Collected data:
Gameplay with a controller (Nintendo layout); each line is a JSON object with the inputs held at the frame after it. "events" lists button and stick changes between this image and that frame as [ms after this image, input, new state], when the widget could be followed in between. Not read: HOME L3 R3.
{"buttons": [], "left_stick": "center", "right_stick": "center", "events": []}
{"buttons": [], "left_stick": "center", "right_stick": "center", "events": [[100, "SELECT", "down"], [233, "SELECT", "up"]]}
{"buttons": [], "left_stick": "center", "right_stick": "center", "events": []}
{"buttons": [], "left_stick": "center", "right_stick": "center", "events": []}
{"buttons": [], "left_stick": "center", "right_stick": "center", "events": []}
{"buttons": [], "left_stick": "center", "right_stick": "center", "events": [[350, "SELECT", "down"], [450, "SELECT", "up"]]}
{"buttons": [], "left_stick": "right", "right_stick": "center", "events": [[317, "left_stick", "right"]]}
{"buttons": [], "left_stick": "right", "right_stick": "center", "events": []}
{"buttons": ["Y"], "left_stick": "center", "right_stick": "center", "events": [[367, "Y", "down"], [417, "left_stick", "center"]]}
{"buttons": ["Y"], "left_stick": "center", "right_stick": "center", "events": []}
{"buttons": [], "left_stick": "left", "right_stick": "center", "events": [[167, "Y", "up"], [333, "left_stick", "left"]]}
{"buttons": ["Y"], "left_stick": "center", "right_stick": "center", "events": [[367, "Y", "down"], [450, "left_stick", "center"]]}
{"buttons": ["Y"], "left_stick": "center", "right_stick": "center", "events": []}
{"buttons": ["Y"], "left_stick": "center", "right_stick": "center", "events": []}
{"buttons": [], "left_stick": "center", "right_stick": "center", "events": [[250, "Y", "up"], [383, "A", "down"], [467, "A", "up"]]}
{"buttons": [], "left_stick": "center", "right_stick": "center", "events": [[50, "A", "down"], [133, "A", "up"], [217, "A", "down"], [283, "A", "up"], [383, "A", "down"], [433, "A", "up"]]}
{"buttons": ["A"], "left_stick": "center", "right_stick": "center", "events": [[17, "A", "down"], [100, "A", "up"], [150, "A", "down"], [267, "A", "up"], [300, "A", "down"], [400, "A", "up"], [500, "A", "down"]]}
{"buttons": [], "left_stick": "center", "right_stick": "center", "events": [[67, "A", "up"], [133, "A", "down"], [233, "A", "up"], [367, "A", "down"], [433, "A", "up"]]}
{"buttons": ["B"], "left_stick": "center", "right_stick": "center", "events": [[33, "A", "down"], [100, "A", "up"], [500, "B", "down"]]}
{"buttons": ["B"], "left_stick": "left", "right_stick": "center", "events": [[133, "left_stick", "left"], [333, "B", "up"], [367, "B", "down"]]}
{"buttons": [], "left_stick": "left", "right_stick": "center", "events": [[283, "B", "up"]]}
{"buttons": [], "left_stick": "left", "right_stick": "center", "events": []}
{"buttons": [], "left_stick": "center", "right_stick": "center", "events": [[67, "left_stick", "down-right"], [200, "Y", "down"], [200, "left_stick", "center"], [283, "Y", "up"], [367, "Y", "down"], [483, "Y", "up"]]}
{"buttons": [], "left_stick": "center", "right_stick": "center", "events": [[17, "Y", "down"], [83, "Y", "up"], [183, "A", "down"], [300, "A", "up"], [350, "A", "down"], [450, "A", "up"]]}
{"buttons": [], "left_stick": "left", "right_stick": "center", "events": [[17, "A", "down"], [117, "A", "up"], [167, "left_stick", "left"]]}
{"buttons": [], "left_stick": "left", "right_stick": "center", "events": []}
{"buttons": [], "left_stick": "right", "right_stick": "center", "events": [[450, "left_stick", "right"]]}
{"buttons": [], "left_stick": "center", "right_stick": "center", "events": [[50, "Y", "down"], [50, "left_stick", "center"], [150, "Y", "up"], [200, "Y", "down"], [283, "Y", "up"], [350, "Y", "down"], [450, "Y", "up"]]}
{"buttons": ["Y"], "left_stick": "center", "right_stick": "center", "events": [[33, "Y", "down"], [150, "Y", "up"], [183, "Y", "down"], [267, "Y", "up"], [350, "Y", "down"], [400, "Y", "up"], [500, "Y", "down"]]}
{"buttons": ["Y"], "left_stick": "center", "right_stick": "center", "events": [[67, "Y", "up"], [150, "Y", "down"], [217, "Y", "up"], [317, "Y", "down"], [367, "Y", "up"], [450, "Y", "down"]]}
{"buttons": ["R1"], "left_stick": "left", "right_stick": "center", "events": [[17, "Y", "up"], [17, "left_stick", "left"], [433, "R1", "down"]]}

Requirement
For each line of the entries that contains the word "SELECT", make a copy.

Finished task
{"buttons": [], "left_stick": "center", "right_stick": "center", "events": [[100, "SELECT", "down"], [233, "SELECT", "up"]]}
{"buttons": [], "left_stick": "center", "right_stick": "center", "events": [[350, "SELECT", "down"], [450, "SELECT", "up"]]}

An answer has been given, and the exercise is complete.